日本でLCCを発展させていくには何が必要なのか

これまでの日本の航空市場は、最大需要地である首都圏空港の容量が不足しており、LCCブランドの浸透の最大の制約となっていた。しかしながら、今後は2012年以降の羽田・成田空港の容量拡大に伴うLCCへの配分余力の発生や、世界的な規制緩和(オープンスカイ政策)の進展と国内・国際を問わない空港間競争による誘致競争の激化、アジアパシフィック地域での中・長距離LCCビジネスモデルの定着などからLCCブランド浸透の基本条件は整い始めていると考えられる。

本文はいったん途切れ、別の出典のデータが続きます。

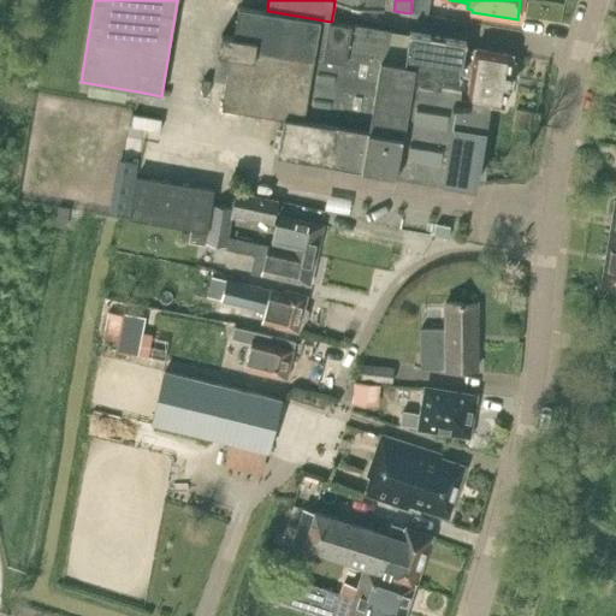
[(267,11),(238,7),(234,37),(221,35),(218,53),(217,53),(213,80),(226,82),(221,106),(283,116),(277,153),(474,187),(489,104),(501,106),(501,107),(503,107),(504,105),(503,105),(507,87),(508,87),(510,76),(508,75),(508,73),(515,72),(516,61),(511,59),(511,57),(513,54),(510,54),(477,49),(474,48),(474,51),(465,49),(466,42),(409,33),(404,65),(383,61),(388,31),(351,25),(331,22),(267,11)]
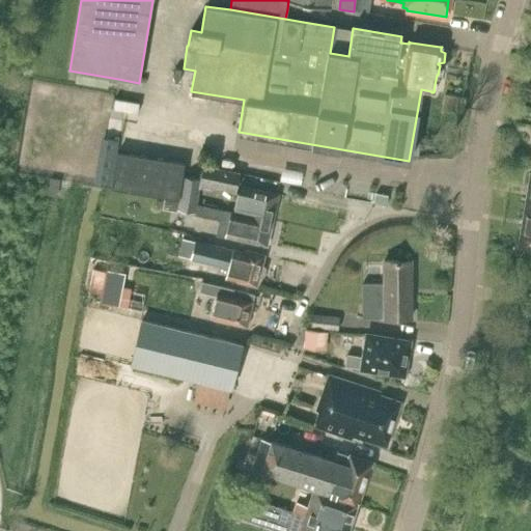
[(99,183),(111,185),(118,141),(106,139),(99,183)]
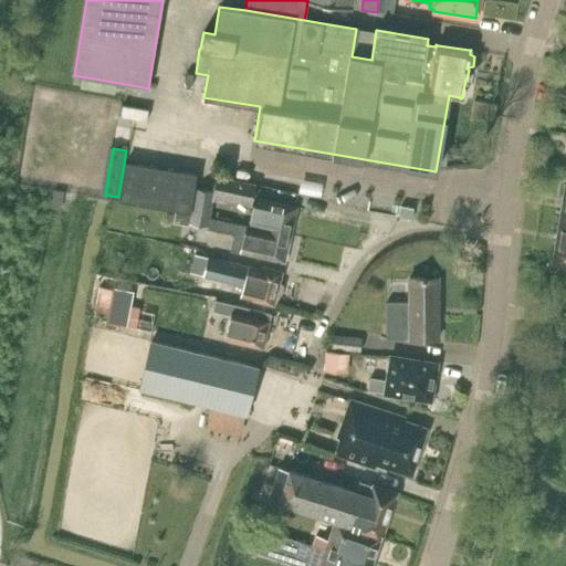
[(177,210),(190,212),(197,175),(125,163),(119,200),(177,210)]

それ故、①今後の羽田・成田空港の容量拡大に伴うLCC枠の確保すること、②世界的なオープンスカイ政策の進展と国内際を問わない空港間競争の激化による誘致合戦に勝つこと、③アジアパシフィック地域における経済成長の進展と中・長距離LCCビジネスモデルを定着させること、さらに④消費者の行動パターンや嗜好の変化によるLCC利用の活発化などの要素が必要条件となってくると考えられる。

日本にLCCが浸透した場合、既存大手航空会社の経営悪化が心配されると思われがちだが諸外国の事例や日本の新規参入の例を見る限り、そのような心配はない。もちろんLCCの低運賃がマーケット指標になってしまえば類似路線の交通が提供する最低運賃の価格帯がそこまで下がることが予想される。しかしその影響は既存大手航空会社のみに留まらず、高速バスや新幹線といった他交通機関の運賃低下を促すことにつながるため、様々な交通機関を利用する顧客にとっては喜ばしい状況になると考えられる。つまり国内でのLCCが発達すれば、あらゆる交通機関の価格競争が始まることが期待され、観光やレジャーなどの個人消費が刺激され国内の景気回復に大きく貢献できるのではないだろうか。